8. L’Assemblée invite les parlements des Etats membres de l’Union
européenne à continuer d’accroître la visibilité du partenariat
renforcé entre les deux organisations, y compris les relations entre
l’Assemblée et le Parlement européen.
9. Pour sa part, l’Assemblée se félicite de l’intensification
récente des contacts entre sa Présidente et les dirigeants du Parlement
européen et de la Commission européenne, et invite sa Présidente
et/ou son Comité des Présidents:
9.1. à
multiplier les réunions et les échanges informels réguliers avec
les dirigeants de l’Union européenne sur les enjeux politiques actuels;
9.2. à explorer les moyens d’étendre la coordination et la
coopération entre les deux organes parlementaires de l’Union européenne
et du Conseil de l’Europe, et leurs groupes politiques;
9.3. à envisager une mise à jour de l’accord du 28 novembre
2007 relatif au renforcement de la coopération entre l’Assemblée
parlementaire du Conseil de l’Europe et le Parlement européen, afin
de prendre en compte les développements les plus récents intervenus
depuis l’entrée en vigueur du Traité de Lisbonne.

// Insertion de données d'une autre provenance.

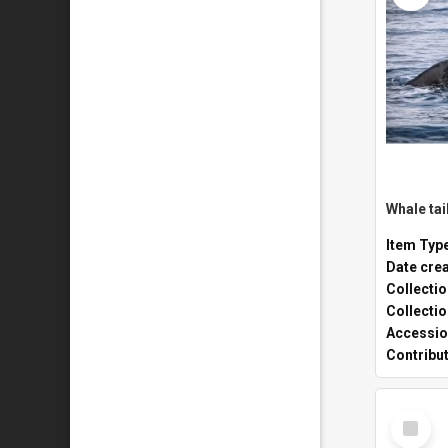
Whale tai
Item Typ
Date cre
Collecti
Collecti
Accessio
Contribu
Select
Item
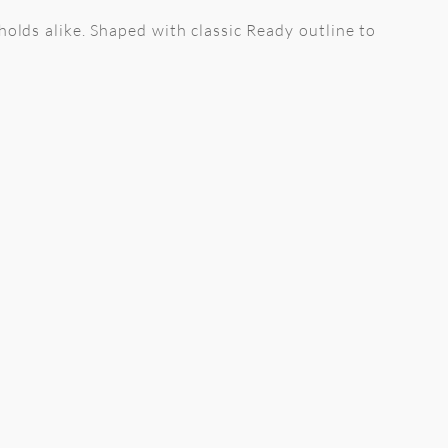
holds alike. Shaped with classic Ready outline to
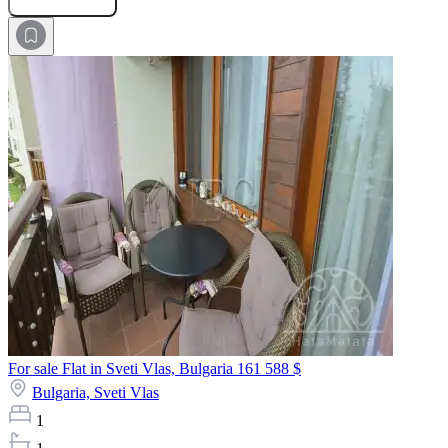
For sale Flat in Sveti Vlas, Bulgaria
161 588 $
Bulgaria,
Sveti Vlas
1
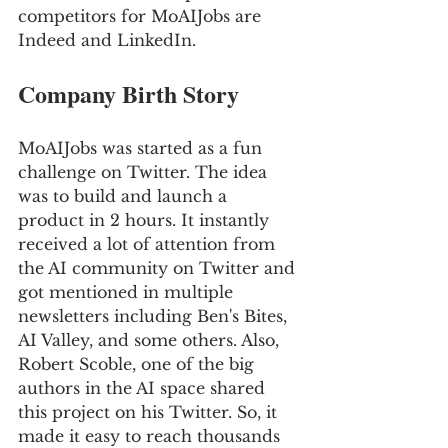
competitors for MoAIJobs are 
Indeed and LinkedIn.
Company Birth Story 
MoAIJobs was started as a fun 
challenge on Twitter. The idea 
was to build and launch a 
product in 2 hours. It instantly 
received a lot of attention from 
the AI community on Twitter and 
got mentioned in multiple 
newsletters including Ben's Bites, 
AI Valley, and some others. Also, 
Robert Scoble, one of the big 
authors in the AI space shared 
this project on his Twitter. So, it 
made it easy to reach thousands 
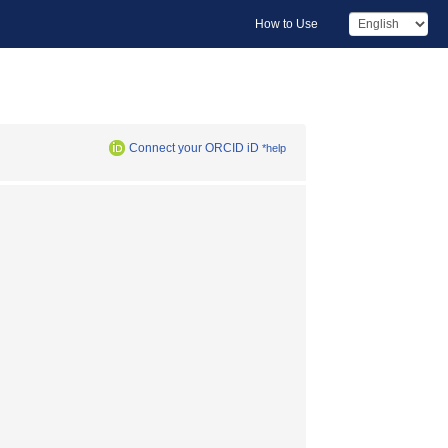
How to Use
Connect your ORCID iD
*help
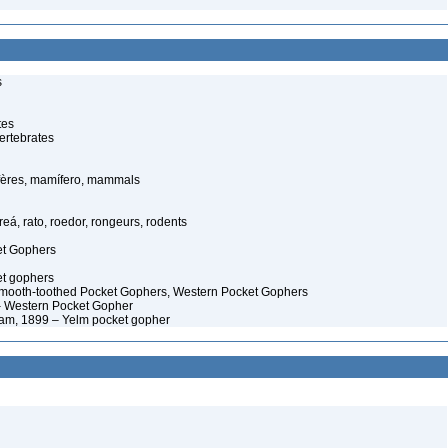
s
tes
ertebrates
ères, mamífero, mammals
eá, rato, roedor, rongeurs, rodents
et Gophers
t gophers
ooth-toothed Pocket Gophers, Western Pocket Gophers
 Western Pocket Gopher
m, 1899 – Yelm pocket gopher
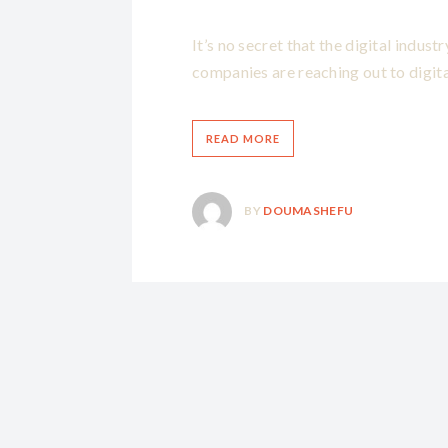
It’s no secret that the digital indus
companies are reaching out to digita
READ MORE
BY
DOUMASHEFU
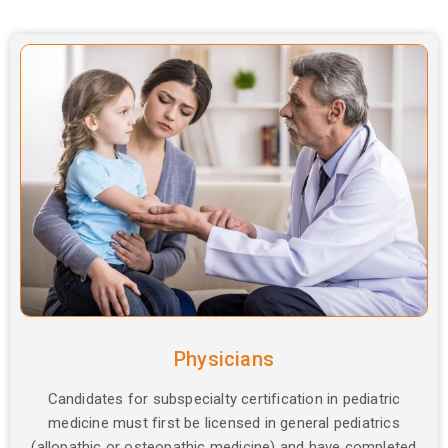
Certification
Options
by
Profession
Physicians
Candidates for subspecialty certification in pediatric
medicine must first be licensed in general pediatrics
(allopathic or osteopathic medicine) and have completed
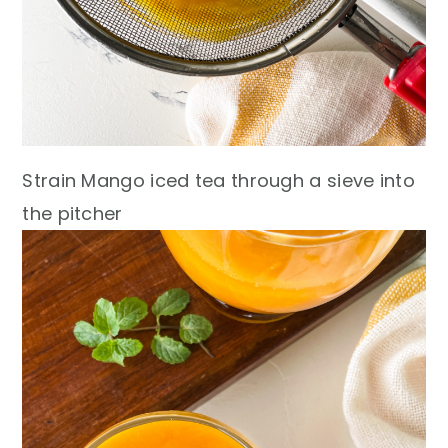
Strain Mango iced tea through a sieve into
the pitcher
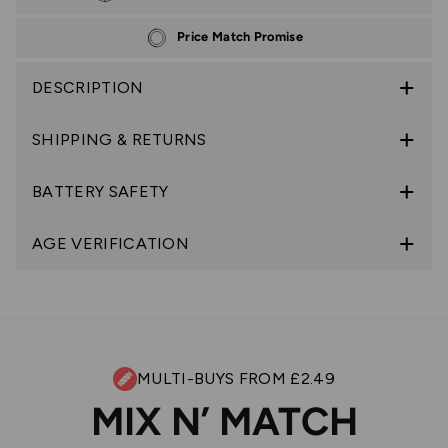
Price Match Promise
DESCRIPTION
SHIPPING & RETURNS
BATTERY SAFETY
AGE VERIFICATION
MULTI-BUYS FROM £2.49
MIX N’ MATCH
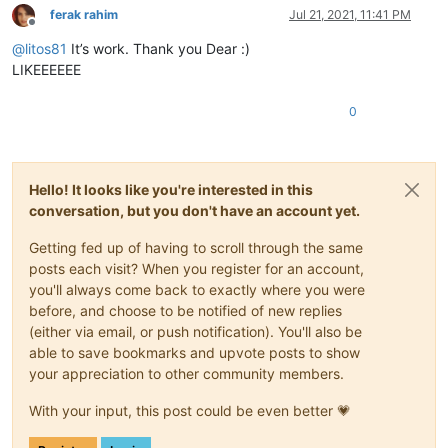
ferak rahim
Jul 21, 2021, 11:41 PM
Offline
@
litos81
It’s work. Thank you Dear :)
LIKEEEEEE
0
Hello! It looks like you're interested in this
conversation, but you don't have an account yet.
Getting fed up of having to scroll through the same
posts each visit? When you register for an account,
you'll always come back to exactly where you were
before, and choose to be notified of new replies
(either via email, or push notification). You'll also be
able to save bookmarks and upvote posts to show
your appreciation to other community members.
With your input, this post could be even better 💗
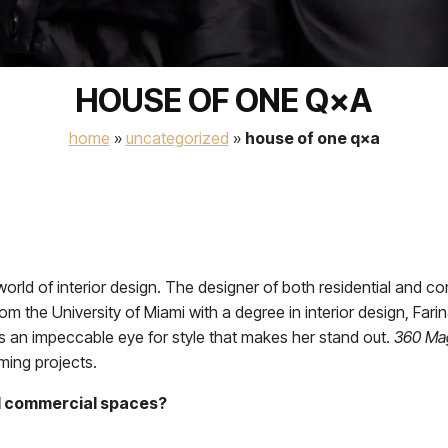
HOUSE OF ONE Q×A
home
»
uncategorized
»
house of one q×a
 world of interior design. The designer of both residential and 
rom the University of Miami with a degree in interior design, Farin
as an impeccable eye for style that makes her stand out.
360 Ma
ming projects.
nd commercial spaces?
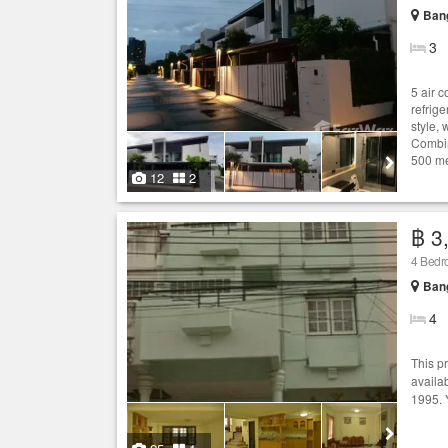
Bang
3
5 air 
refrig
style,
Combin
500 me
12
2
฿ 3
4 Bed
Bang
4
This p
availab
1995. 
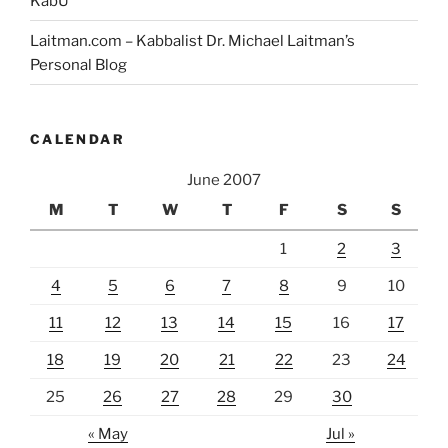
KabU
Laitman.com – Kabbalist Dr. Michael Laitman’s
Personal Blog
CALENDAR
June 2007
M
T
W
T
F
S
S
1
2
3
4
5
6
7
8
9
10
11
12
13
14
15
16
17
18
19
20
21
22
23
24
25
26
27
28
29
30
« May
Jul »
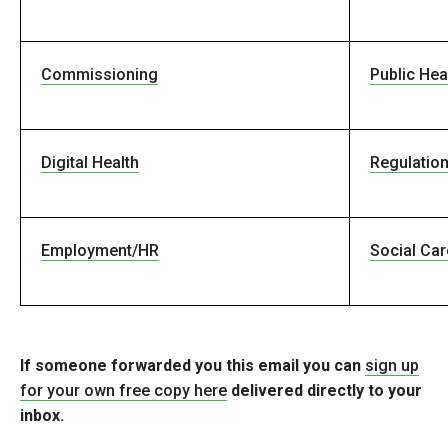
Commissioning
Public Hea
Digital Health
Regulatio
Employment/HR
Social Car
If someone forwarded you this email you can
sign up
for your own free copy here
delivered directly to your
inbox.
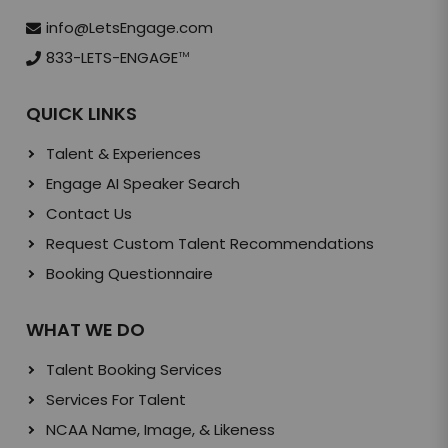
info@LetsEngage.com
833-LETS-ENGAGE
TM
QUICK LINKS
Talent & Experiences
Engage AI Speaker Search
Contact Us
Request Custom Talent Recommendations
Booking Questionnaire
WHAT WE DO
Talent Booking Services
Services For Talent
NCAA Name, Image, & Likeness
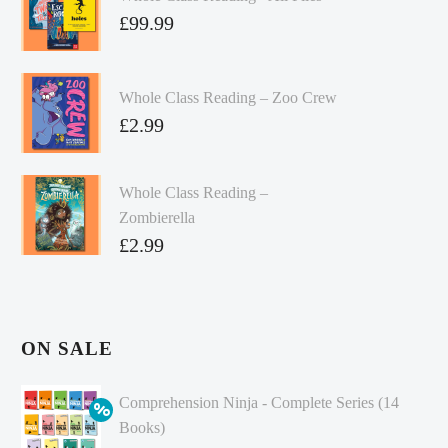
£
99.99
Whole Class Reading – Zoo Crew
£
2.99
Whole Class Reading –
Zombierella
£
2.99
ON SALE
Comprehension Ninja - Complete Series (14
Books)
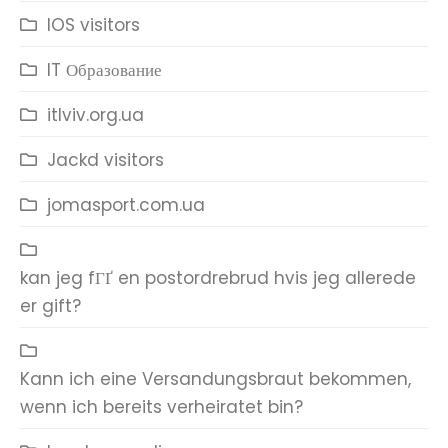
IOS visitors
IT Образование
itlviv.org.ua
Jackd visitors
jomasport.com.ua
kan jeg fГҐ en postordrebrud hvis jeg allerede
er gift?
Kann ich eine Versandungsbraut bekommen,
wenn ich bereits verheiratet bin?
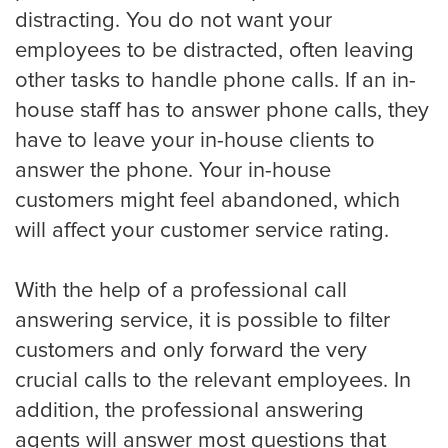
Eye Doctor
distracting. You do not want your
employees to be distracted, often leaving
other tasks to handle phone calls. If an in-
Hospice and Home Care
house staff has to answer phone calls, they
have to leave your in-house clients to
answer the phone. Your in-house
OB-GYN
customers might feel abandoned, which
will affect your customer service rating.
Plastic Surgeon
With the help of a professional call
answering service, it is possible to filter
customers and only forward the very
Veterinarian
crucial calls to the relevant employees. In
addition, the professional answering
agents will answer most questions that
Plumbing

10. En conclusion, tout en considérant que le mémorandum d’accord
demeure un socle solide pour continuer d’orienter et de structurer
les relations entre le Conseil de l’Europe et l’Union européenne, l’Assemblée
est d’avis que seule une coopération authentique, continue et substantielle
entre les deux organisations peut contribuer à la création d’une
Union européenne véritablement sûre et équitable, dans laquelle
les droits de l’homme et l’Etat de droit sont pleinement respectés,
protégés et encouragés. Cette démarche devrait au final mener à
l’adhésion de l’Union européenne au Statut du Conseil de l’Europe (STE n° 1),
conformément à la recommandation formulée en 2006 par M. Juncker
dans son rapport «Conseil de l’Europe – Union européenne: “Une même
ambition pour le continent européen”».